As of Tuesday, more than 1 million Americans have been diagnosed with COVID-19, and more than 57,000 have died, according to Johns Hopkins University.
To date, information on risks linked to the virus for cancer patients has been limited, although data posted in late March by the U.S. Centers for Disease Control and Prevention indicated that the disease was among those that could contribute to serious illness in some patients. In all, 29 of the patients in that report that required hospitalization to treat COVID-19 had cancer, far fewer than those with conditions like diabetes and heart disease.
Working with researchers in Wuhan, Santilla and colleagues reviewed data on 105 COVID-19 patients with cancer and 536 COVID-19 patients without cancer, matched for age, hospital and hospitalization time, adjusting for sex, smoking and other health conditions known to increase risk, among other variables.
They found that COVID-19 patients with cancer had a nearly two-fold risk of experiencing severe symptoms, a three-fold risk for admission to a hospital intensive care unit, a 2.7-fold likelihood of going on a ventilator and a two-fold risk for death, compared to those without cancer.
In addition, they noted that the greatest increase in risk was seen among patients with metastatic, or stage IV, cancers. Those in this group had a nearly six-fold increased risk for death, a nearly seven-fold increased risk for ICU admission, a six-fold increased risk for severe disease and a 55-fold increased likelihood of a need for invasive ventilation.
Among various cancer, blood cancers like leukemia, lymphoma and myeloma posed the greatest risk for worse COVID-19 prognosis, followed by lung cancer. Those with all forms of cancer had similar COVID-19 prognosis regardless of whether or not they were still receiving treatment for their cancers.
Notably, patients with non-metastatic cancer did not have significantly different risks than patients without cancer, the authors said.

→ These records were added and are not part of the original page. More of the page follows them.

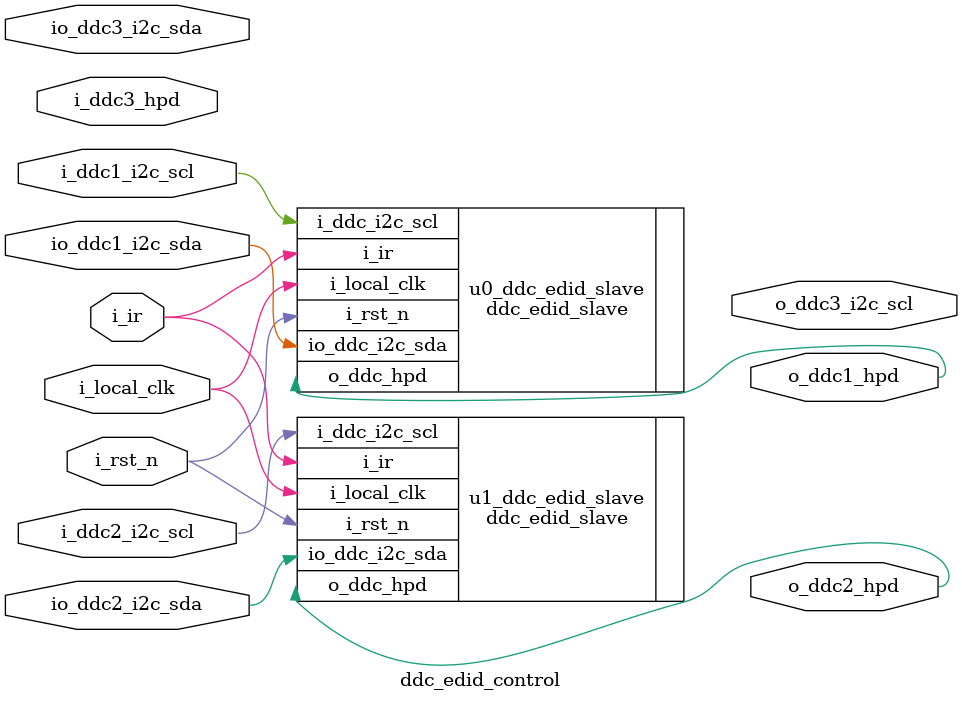
<source format=v>
`timescale 1ns / 1ps


module ddc_edid_control(
 input  i_local_clk    
,input  i_rst_n        

,input  i_ir           

,output o_ddc1_hpd     
,inout  io_ddc1_i2c_sda
,input  i_ddc1_i2c_scl 
        
,output o_ddc2_hpd     
,inout  io_ddc2_i2c_sda
,input  i_ddc2_i2c_scl 
        
,input  i_ddc3_hpd  
,inout  io_ddc3_i2c_sda
,output o_ddc3_i2c_scl 
   
);


ddc_edid_slave u0_ddc_edid_slave(
 .i_local_clk    (i_local_clk     )
,.i_rst_n        (i_rst_n         )

,.i_ir           (i_ir            )

,.o_ddc_hpd      (o_ddc1_hpd      )
,.io_ddc_i2c_sda (io_ddc1_i2c_sda )
,.i_ddc_i2c_scl  (i_ddc1_i2c_scl  )
);

ddc_edid_slave u1_ddc_edid_slave(
 .i_local_clk    (i_local_clk     )
,.i_rst_n        (i_rst_n         )

,.i_ir           (i_ir            )

,.o_ddc_hpd      (o_ddc2_hpd      )
,.io_ddc_i2c_sda (io_ddc2_i2c_sda )
,.i_ddc_i2c_scl  (i_ddc2_i2c_scl  )
);


/* ddc_edid_master u0_ddc_edid_master(
 .i_local_clk    (i_local_clk     )
,.i_rst_n        (i_rst_n         )

,.i_ddc_hpd      (i_ddc3_hpd      )
,.io_ddc_i2c_sda (io_ddc3_i2c_sda )
,.o_ddc_i2c_scl  (o_ddc3_i2c_scl  )
); */



endmodule



</source>
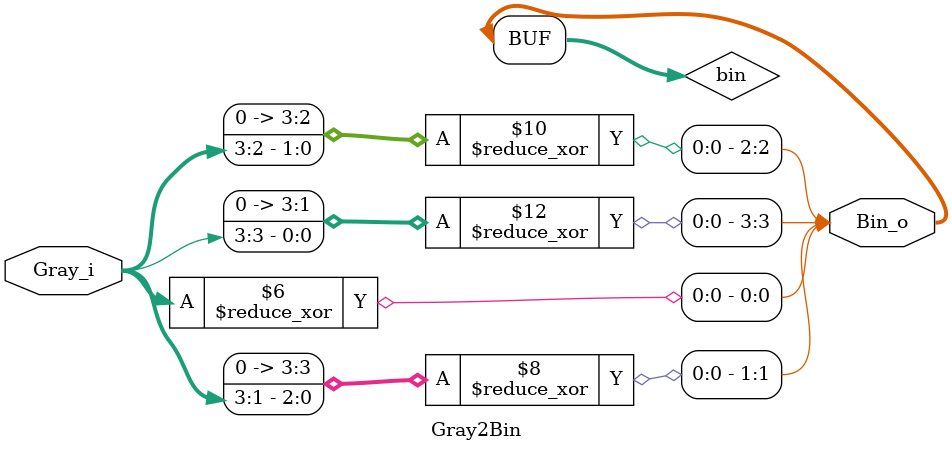
<source format=sv>
module Gray2Bin #(parameter SIZE  = 4)
(
	input [SIZE-1:0] Gray_i,
	output [SIZE-1: 0] Bin_o
	
);


logic [SIZE-1:0] bin;
logic tmp;

//formular
//bin[0] = gray[3] ^  gray[2] ^ gray[1] ^ gray[0]
//bin[1] = gray[3] ^  gray[2] ^ gray[1] 
//bin[2] = gray[3] ^  gray[2] 
//bin[3] = gray[3]

//1-st variant
//always_comb
//	begin
//		for (int i = 0; i < SIZE ; i++)
//		begin
//			for (int j = SIZE - 1; j >= i; j--)
//				begin
//					if(j == SIZE - 1)
//						begin
//							tmp = Gray_i[SIZE - 1];
//							continue;
//						end
//					tmp = tmp ^ Gray_i[j];
//				end
//			bin[i] = tmp;
//		end
//	end
//assign Bin_o = bin;

////2-nd variant
always_comb
	for (int i = 0; i < SIZE; i++)
		bin[i] = ^(Gray_i >> i);
assign Bin_o = bin;
endmodule

</source>
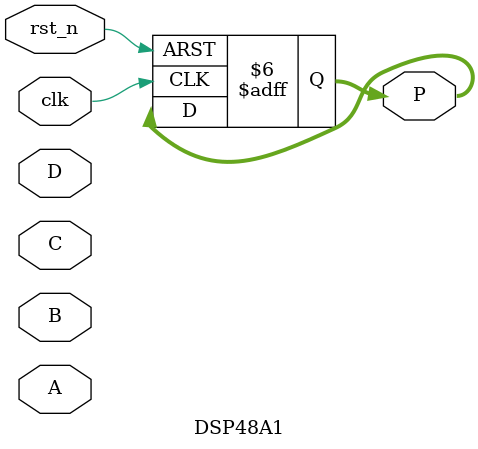
<source format=v>
module DSP48A1 (
    input  [17:0] A,     
    input  [17:0] B,     
    input  [47:0] C,     
    input  [17:0] D,     
    input  clk,         
    input  rst_n,    
    output reg [47:0] P  
);
parameter OPERATION = "ADD"; // Default operation is ADD

reg  [17:0] A_F1, A_F2;      
reg  [17:0] B_F1;     
reg  [47:0] C_F1;     
reg  [17:0] D_F1;
reg  [17:0] add_a_b, add_a_b_F2;


always @(posedge clk, negedge rst_n) begin
    if(~rst_n)begin
        P <= 0;
        A_F1 <= 0;
        B_F1 <= 0;
        C_F1 <= 0;
        D_F1 <= 0;
    end
    else begin
        A_F1 <= A;
        B_F1 <= B;
        C_F1 <= C;
        D_F1 <= D;

        add_a_b = (OPERATION == "ADD")? (B_F1 + D_F1): (B_F1 - D_F1);
        
        A_F2 <= A_F1;
        add_a_b_F2 <= add_a_b;

        multiplier_out <= add_a_b_F2 * A_F2;
        multiplier_out_F3 <= multiplier_out;

        Final_add = (OPERATION == "ADD")? (multiplier_out_F3 + C_F1): (multiplier_out_F3 - C_F1);
        p <= Final_add;
    end
end

endmodule
</source>
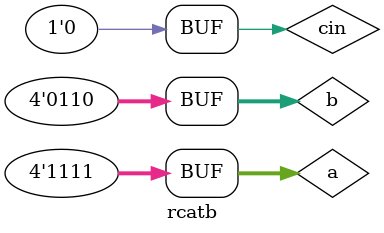
<source format=v>
module rcatb;
reg[3:0] a,b;
reg cin;
wire [3:0] sum;
wire cout;
rca uut(.a(a),.b(b),.cin(cin),.sum(sum),.cout(cout));
initial begin
$dumpfile("rca.vcd");
$dumpvars;
$monitor($time,"a=%d,b=%d,cin=%d,sum=%d,cout=%d",a,b,cin,sum,cout);
#0a=4'b1111; b=4'b1111; cin=0;
#15 a=4'b1111; b=4'b0110; cin=0;
end
endmodule

</source>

The study, which was also published by the journal Cancer Discovery on Tuesday, is the first large cohort study to examine COVID-19 outcomes in cancer patients. The research was funded by the National Natural Science Foundation of China and the U.S. National Institutes of Health, among others, and began when clinicians in Wuhan reached out to CHIP for assistance.
"Multiple teams came together from different scientific disciplines with the hope of being helpful," Santillana explained in a statement. "It is important to continue to monitor how oncology patients are responding to the virus."